Symptoms and Clinical Presentation

Kierkegaard's existential symptoms—dread, despair, and possibility—map onto clinical presentations described in diagnostic manuals produced by World Health Organization and American Psychiatric Association. Symptoms parallel accounts by clinicians trained at Mayo Clinic, Cleveland Clinic, Mount Sinai Hospital, and specialist services like The Priory in the UK. Presentations may overlap with syndromes documented in studies from Imperial College London, UCLA Health, Karolinska Institutet, and the Max Planck Institute.

Assessment and Measurement

Assessment strategies combine philosophical reflection with psychometric tools such as the Beck Anxiety Inventory, instruments developed by researchers at University of Pennsylvania, and diagnostic criteria in the Diagnostic and Statistical Manual of Mental Disorders (American Psychiatric Association) and the ICD-10 (World Health Organization).
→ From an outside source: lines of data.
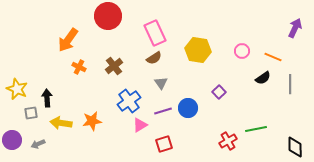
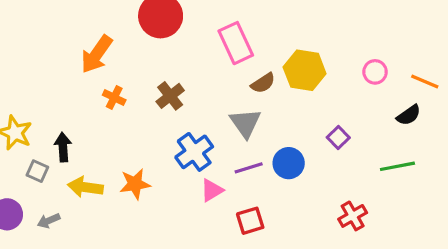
brown semicircle: (154, 58) -> (263, 83), moved
gray triangle: (161, 83) -> (245, 123), size x1.5
gray square: (31, 113) -> (37, 171), turned 32
green line: (256, 129) -> (397, 166), moved

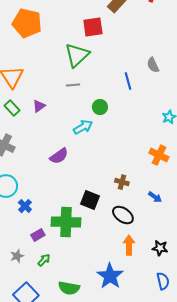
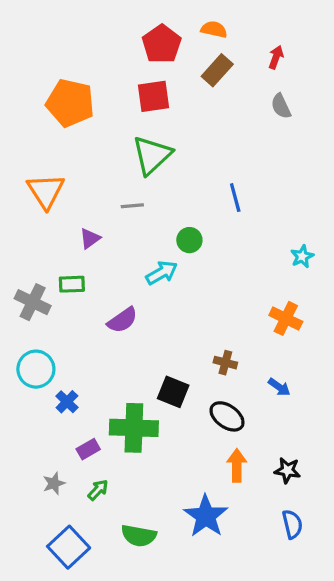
red square: (93, 27) -> (154, 96), moved
gray semicircle: (153, 65) -> (281, 106), moved
gray line: (73, 85) -> (132, 206), moved
green rectangle: (12, 108) -> (72, 284), moved, turned -49

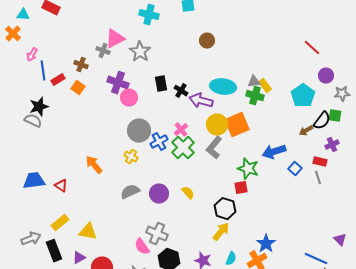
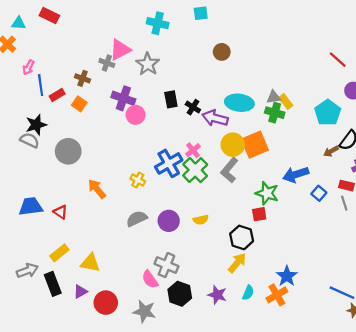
gray circle: (139, 131) -> (68, 151), moved
blue cross: (159, 142) -> (169, 163), size x1.4
yellow semicircle: (188, 193) -> (201, 220), turned 120

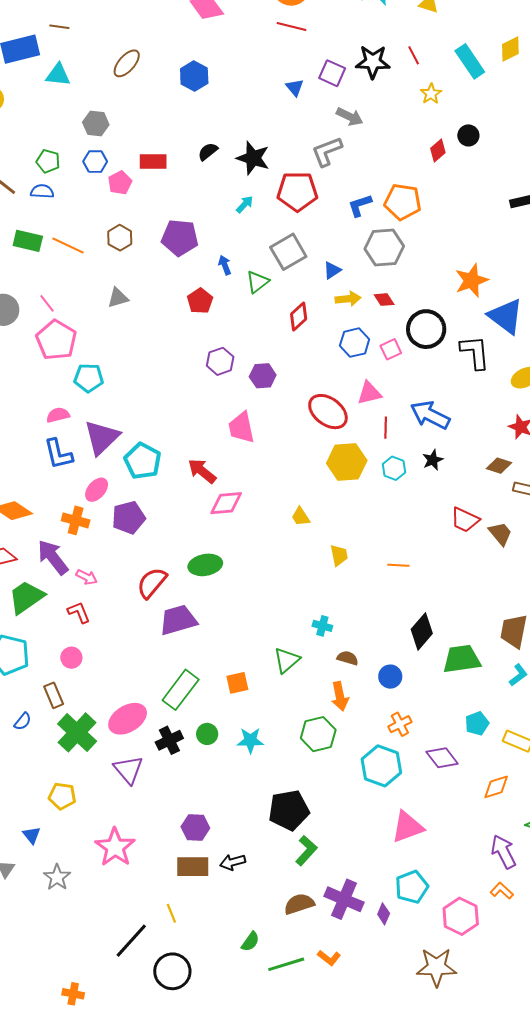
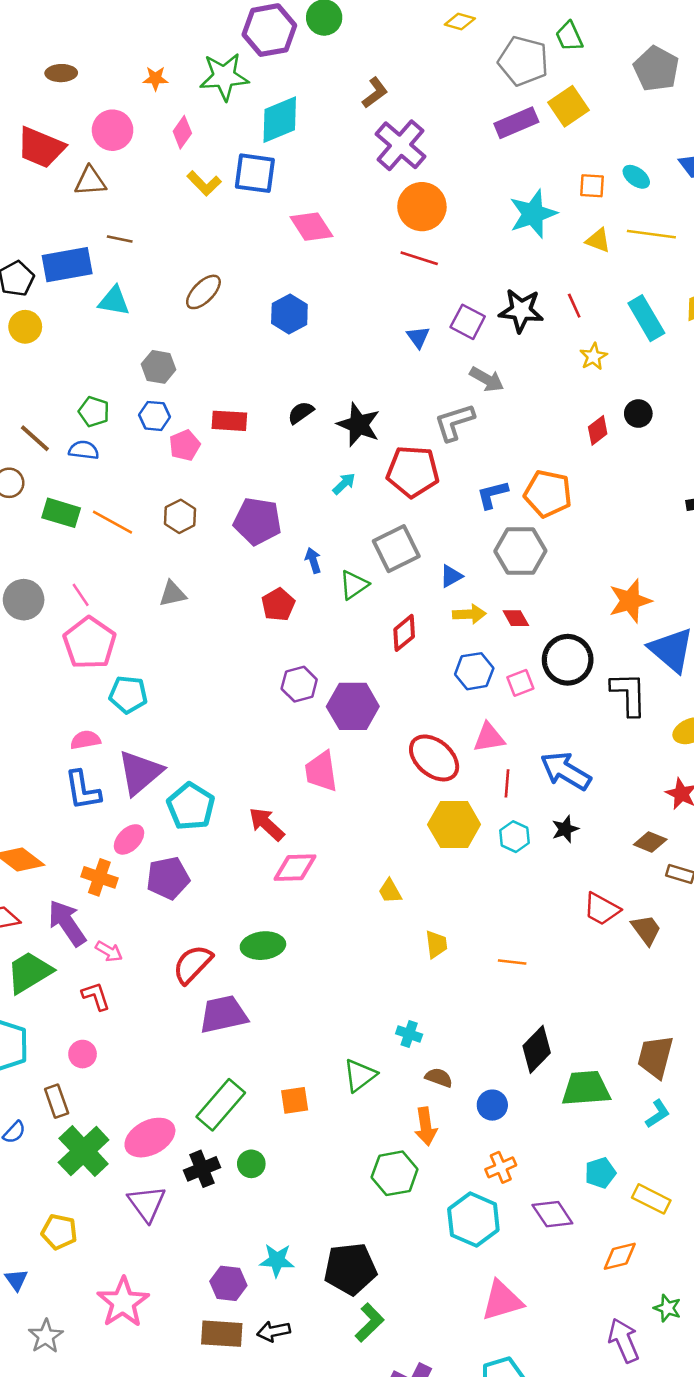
purple hexagon: (263, 376) -> (353, 706), size x1.5
cyan star: (250, 740) -> (277, 1260), moved

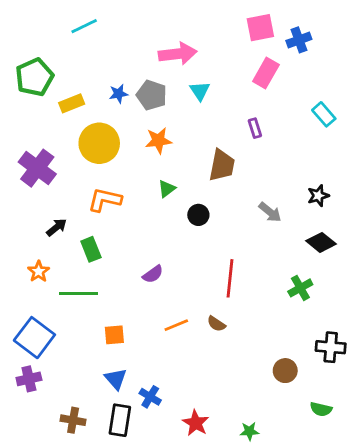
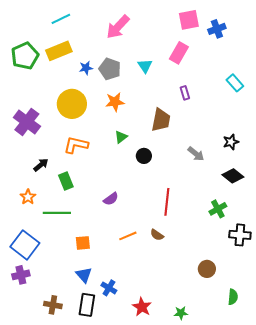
pink arrow: (178, 54) -> (118, 27), moved, turned 140
pink rectangle: (266, 73) -> (179, 53), moved
yellow rectangle: (72, 103) -> (59, 51), moved, size x1.4
black cross: (331, 347) -> (240, 235), moved
green semicircle: (321, 409) -> (233, 297), turned -98

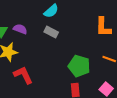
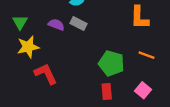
purple semicircle: (20, 29) -> (56, 25), moved

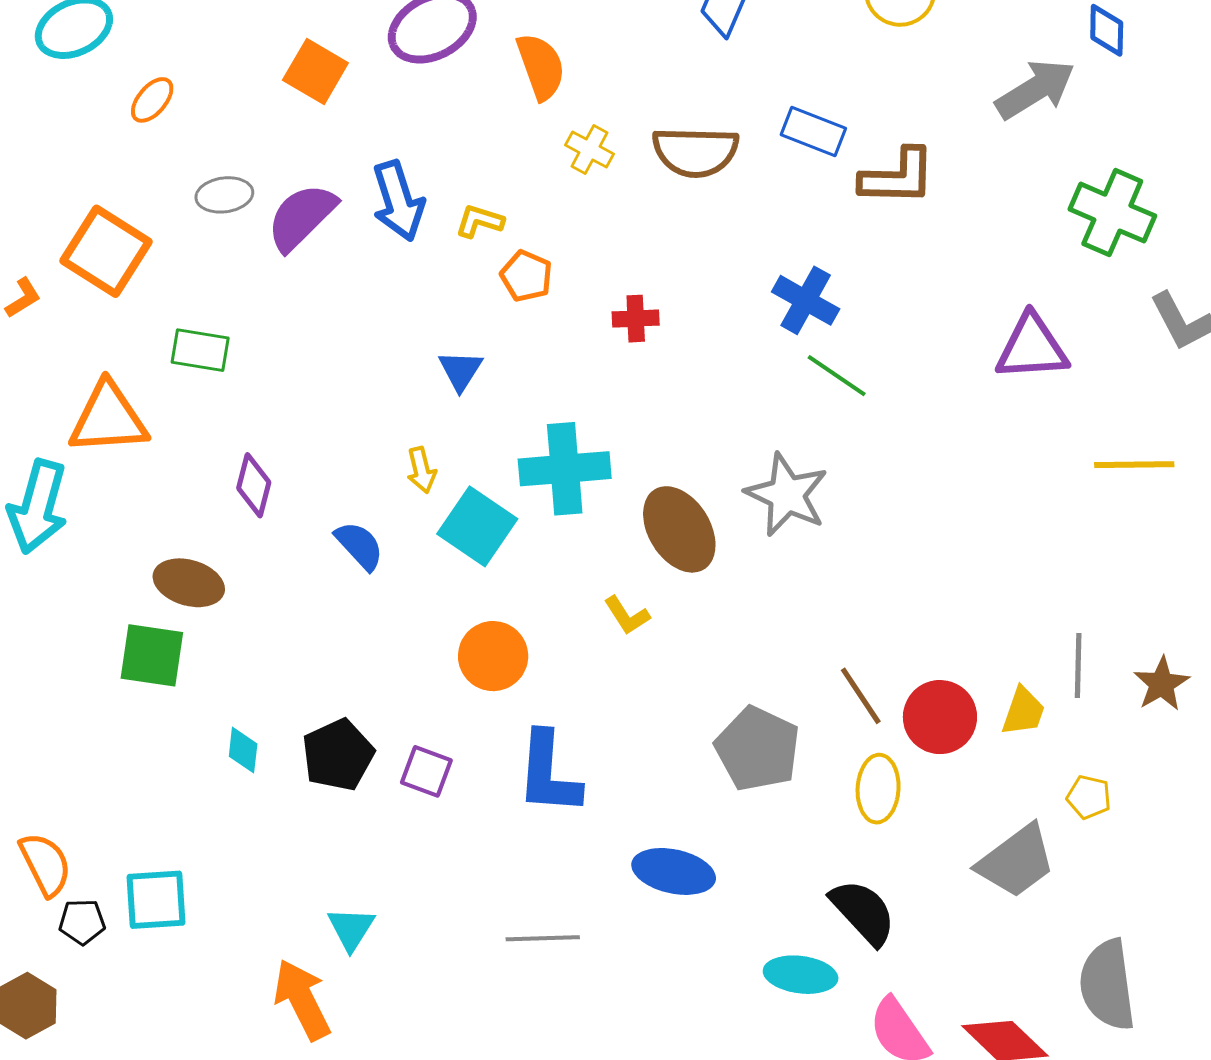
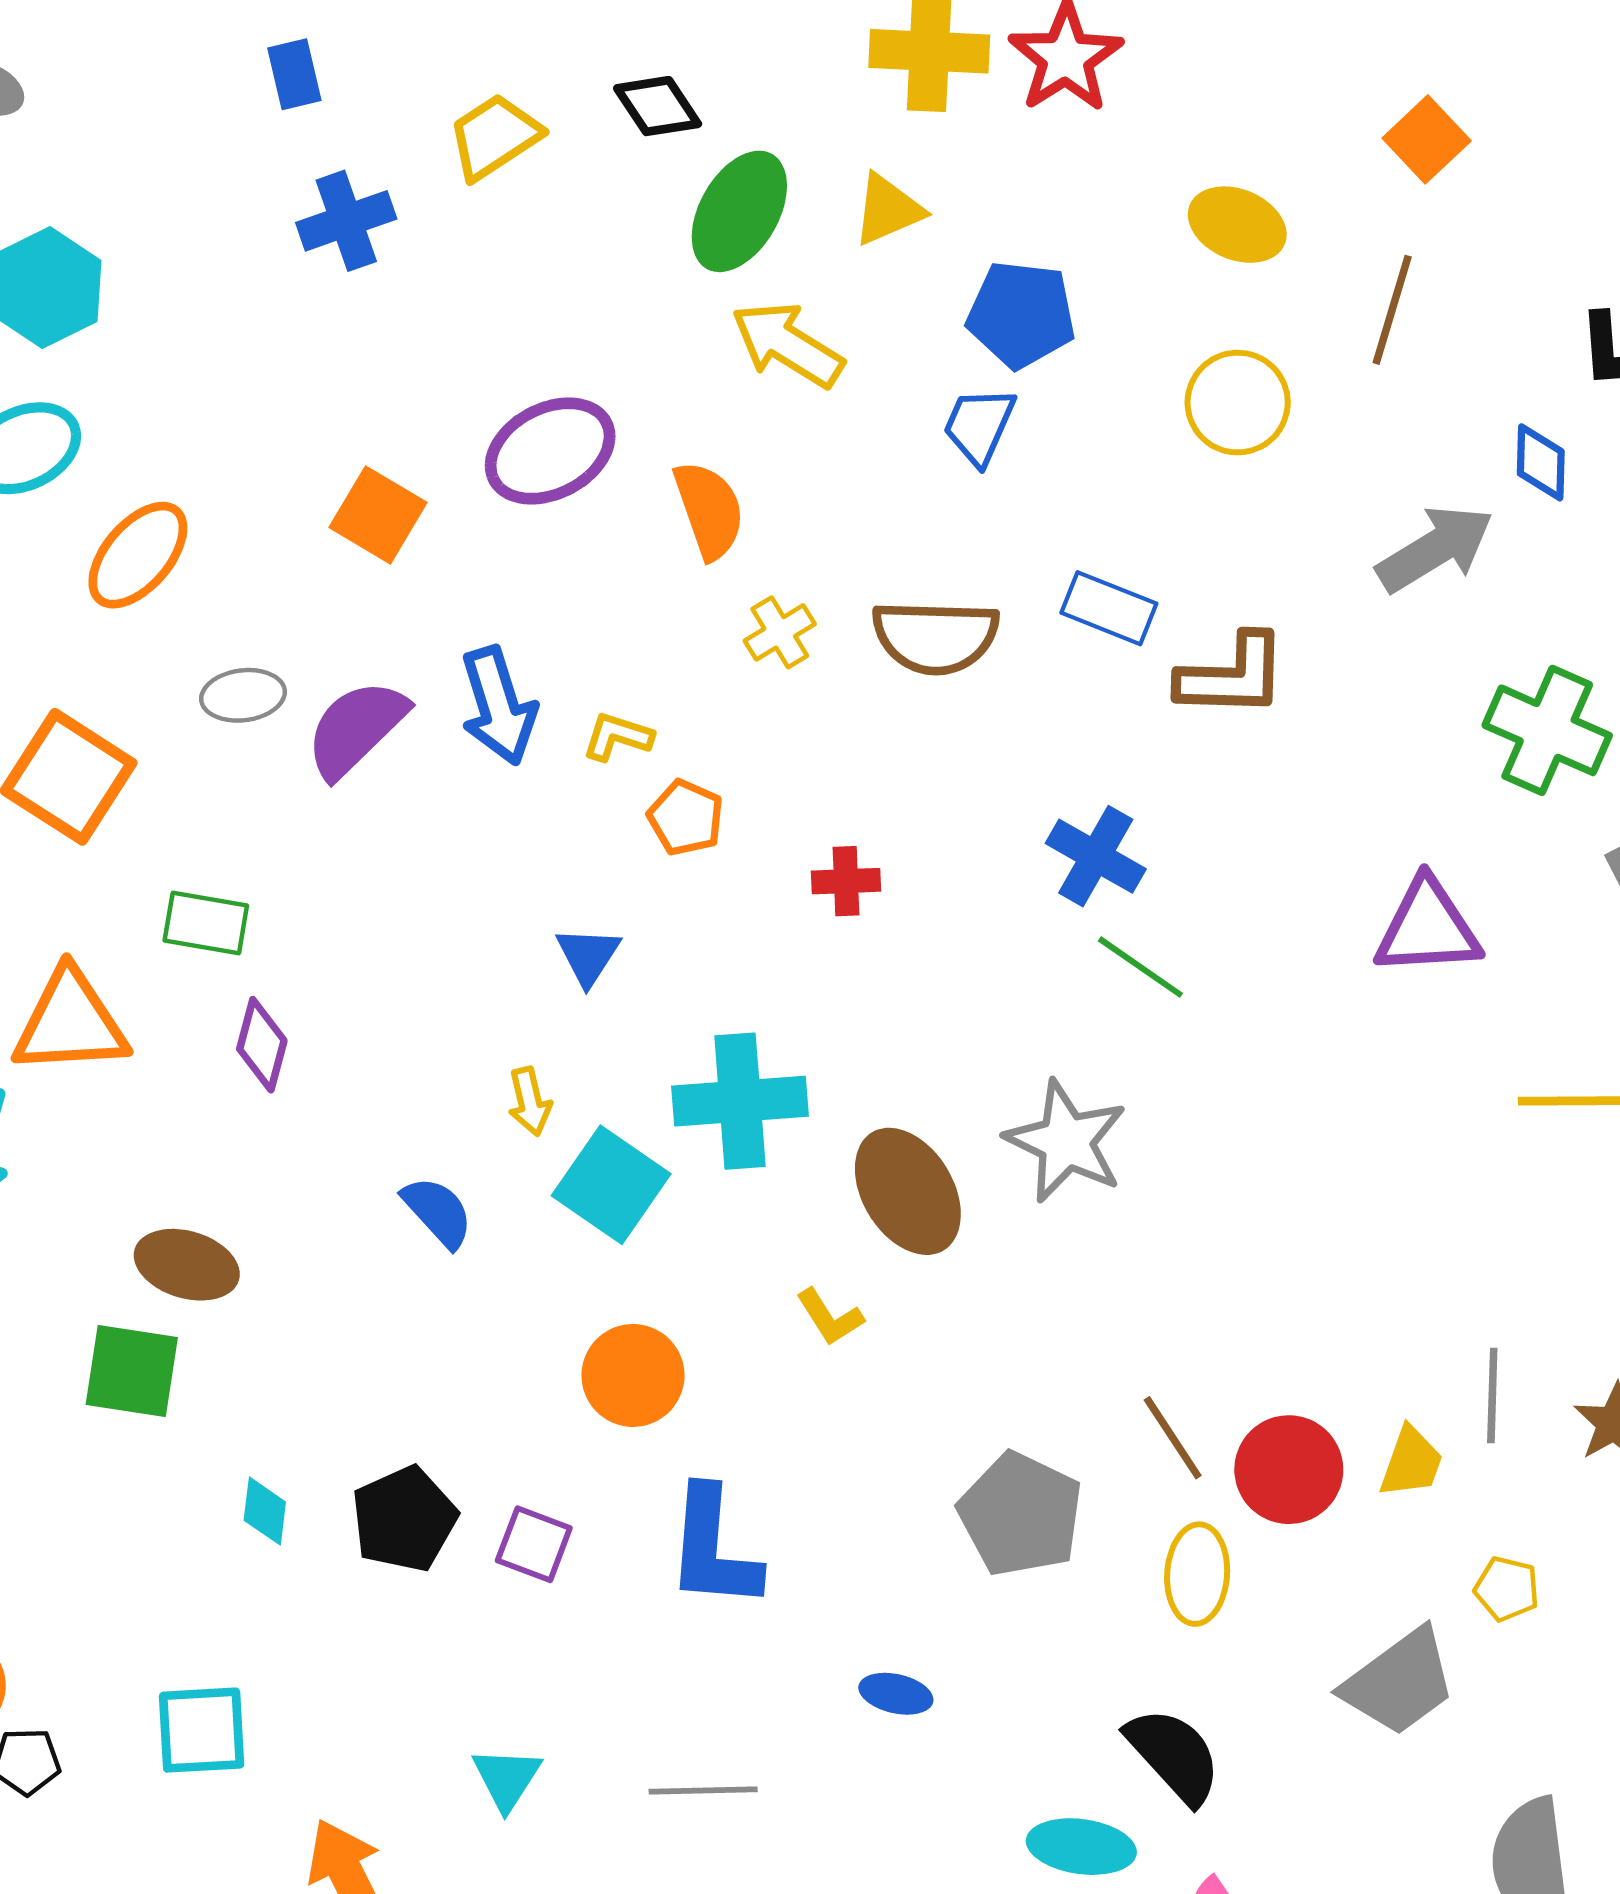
orange ellipse: (152, 100) -> (138, 555), size x1.6
yellow cross: (589, 150) -> (780, 632), turned 30
purple diamond: (254, 485) -> (262, 1045), moved
blue ellipse: (674, 871) -> (896, 1694), size x0.6
cyan square: (156, 900) -> (202, 1730), moved
cyan triangle: (351, 929) -> (507, 1778), moved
Neuroimaging and physiological measures have been advanced in laboratories at MIT, Caltech, Salk Institute, and Institut Pasteur, while longitudinal cohort studies at Framingham Heart Study and the Dunedin Multidisciplinary Health and Development Study inform risk prediction.

Treatment and Management Strategies

Treatment approaches span existential therapies inspired by Kierkegaard and practised by clinicians influenced by Rollo May, Viktor Frankl, and Irvin Yalom; psychodynamic therapies rooted in Sigmund Freud and Melanie Klein; cognitive-behavioral therapies developed by Aaron T. Beck and Albert Ellis; pharmacological interventions researched by teams at Pfizer, Eli Lilly and Company, GlaxoSmithKline, and academic centers including Johns Hopkins University and University College London. Public health strategies drawing on guidance from Centers for Disease Control and Prevention, National Health Service (England), and European Medicines Agency address prevention, while community programs from organizations like the Red Cross and Doctors Without Borders integrate psychosocial support.